## THE TASK:
Would you restate each entry word for word, omitting the pictures?

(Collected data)

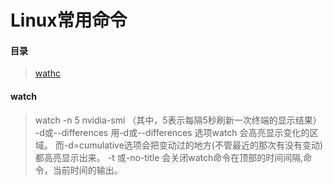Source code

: # Linux常用命令

#### 目录
> [wathc](#watch)


#### watch
> watch -n 5 nvidia-smi （其中，5表示每隔5秒刷新一次终端的显示结果）
>  -d或--differences  用-d或--differences 选项watch 会高亮显示变化的区域。 而-d=cumulative选项会把变动过的地方(不管最近的那次有没有变动)都高亮显示出来。
>  -t 或-no-title  会关闭watch命令在顶部的时间间隔,命令，当前时间的输出。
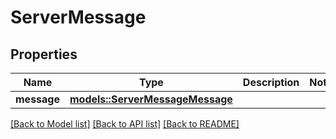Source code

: # ServerMessage

## Properties

Name | Type | Description | Notes
------------ | ------------- | ------------- | -------------
**message** | [**models::ServerMessageMessage**](ServerMessage_message.md) |  | 

[[Back to Model list]](../README.md#documentation-for-models) [[Back to API list]](../README.md#documentation-for-api-endpoints) [[Back to README]](../README.md)


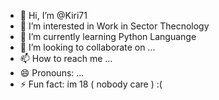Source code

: - 👋 Hi, I’m @Kiri71
- 👀 I’m interested in Work in Sector Thecnology 
- 🌱 I’m currently learning Python Languange
- 💞️ I’m looking to collaborate on ...
- 📫 How to reach me ...
- 😄 Pronouns: ...
- ⚡ Fun fact: im 18 ( nobody care ) :(

<!---
Kiri71/Kiri71 is a ✨ special ✨ repository because its `README.md` (this file) appears on your GitHub profile.
You can click the Preview link to take a look at your changes.
--->
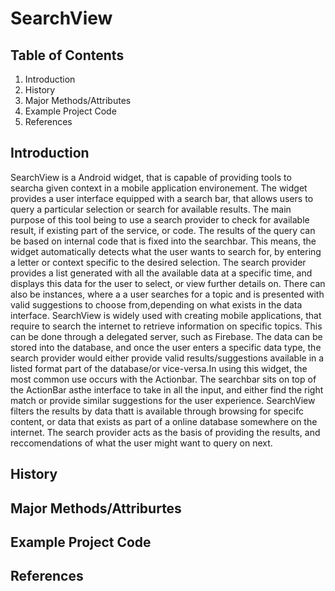 # SearchView

## Table of Contents

1. Introduction
2. History
3. Major Methods/Attributes
4. Example Project Code
5. References

## Introduction 

SearchView is a Android widget, that is capable of providing tools to searcha given context in a mobile application environement. The widget provides a user interface equipped with a search bar, that allows users to query a particular selection or search for available results. The main purpose of this tool being to use a search provider to check for available result, if existing part of the service, or code. The results of the query can be based on internal code that is fixed into the searchbar. This means, the widget automatically detects what the user wants to search for, by entering a letter or context specific to the desired selection. The search provider provides a list generated with all the available data at a specific time, and displays this data for the user to select, or view further details  on. There can also be instances, where a a user searches for a topic and is presented with valid suggestions to choose from,depending on what exists in the data interface.  SearchView is widely used with creating mobile applications, that require to search the internet to retrieve information on specific topics. This can be done through a delegated server, such as Firebase. The data can be stored into the database, and once the user enters a specific data type, the search provider would either provide valid results/suggestions available in a listed format part of the database/or vice-versa.In using this widget, the most common use occurs with the Actionbar. The searchbar sits on top of the ActionBar asthe interface to take in all the input, and either find the right match or provide similar suggestions for the user experience. SearchView filters the results by data thatt is available through browsing for specifc content, or data that exists as part of a online database somewhere on the internet. The search provider acts as the basis of providing the results, and reccomendations of what the user might want to query on next.

## History

## Major Methods/Attriburtes

## Example Project Code

## References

## FINAL ANSWER:
Source code

: # Linux常用命令

#### 目录
> [wathc](#watch)


#### watch
> watch -n 5 nvidia-smi （其中，5表示每隔5秒刷新一次终端的显示结果）
>  -d或--differences  用-d或--differences 选项watch 会高亮显示变化的区域。 而-d=cumulative选项会把变动过的地方(不管最近的那次有没有变动)都高亮显示出来。
>  -t 或-no-title  会关闭watch命令在顶部的时间间隔,命令，当前时间的输出。
Source code

: # ServerMessage

## Properties

Name | Type | Description | Notes
------------ | ------------- | ------------- | -------------
**message** | [**models::ServerMessageMessage**](ServerMessage_message.md) |  | 

[[Back to Model list]](../README.md#documentation-for-models) [[Back to API list]](../README.md#documentation-for-api-endpoints) [[Back to README]](../README.md)


Source code

: - 👋 Hi, I’m @Kiri71
- 👀 I’m interested in Work in Sector Thecnology 
- 🌱 I’m currently learning Python Languange
- 💞️ I’m looking to collaborate on ...
- 📫 How to reach me ...
- 😄 Pronouns: ...
- ⚡ Fun fact: im 18 ( nobody care ) :(

<!---
Kiri71/Kiri71 is a ✨ special ✨ repository because its `README.md` (this file) appears on your GitHub profile.
You can click the Preview link to take a look at your changes.
--->
 # SearchView

## Table of Contents

1. Introduction
2. History
3. Major Methods/Attributes
4. Example Project Code
5. References

## Introduction 

SearchView is a Android widget, that is capable of providing tools to searcha given context in a mobile application environement. The widget provides a user interface equipped with a search bar, that allows users to query a particular selection or search for available results. The main purpose of this tool being to use a search provider to check for available result, if existing part of the service, or code. The results of the query can be based on internal code that is fixed into the searchbar. This means, the widget automatically detects what the user wants to search for, by entering a letter or context specific to the desired selection. The search provider provides a list generated with all the available data at a specific time, and displays this data for the user to select, or view further details  on. There can also be instances, where a a user searches for a topic and is presented with valid suggestions to choose from,depending on what exists in the data interface.  SearchView is widely used with creating mobile applications, that require to search the internet to retrieve information on specific topics. This can be done through a delegated server, such as Firebase. The data can be stored into the database, and once the user enters a specific data type, the search provider would either provide valid results/suggestions available in a listed format part of the database/or vice-versa.In using this widget, the most common use occurs with the Actionbar. The searchbar sits on top of the ActionBar asthe interface to take in all the input, and either find the right match or provide similar suggestions for the user experience. SearchView filters the results by data thatt is available through browsing for specifc content, or data that exists as part of a online database somewhere on the internet. The search provider acts as the basis of providing the results, and reccomendations of what the user might want to query on next.

## History

## Major Methods/Attriburtes

## Example Project Code

## References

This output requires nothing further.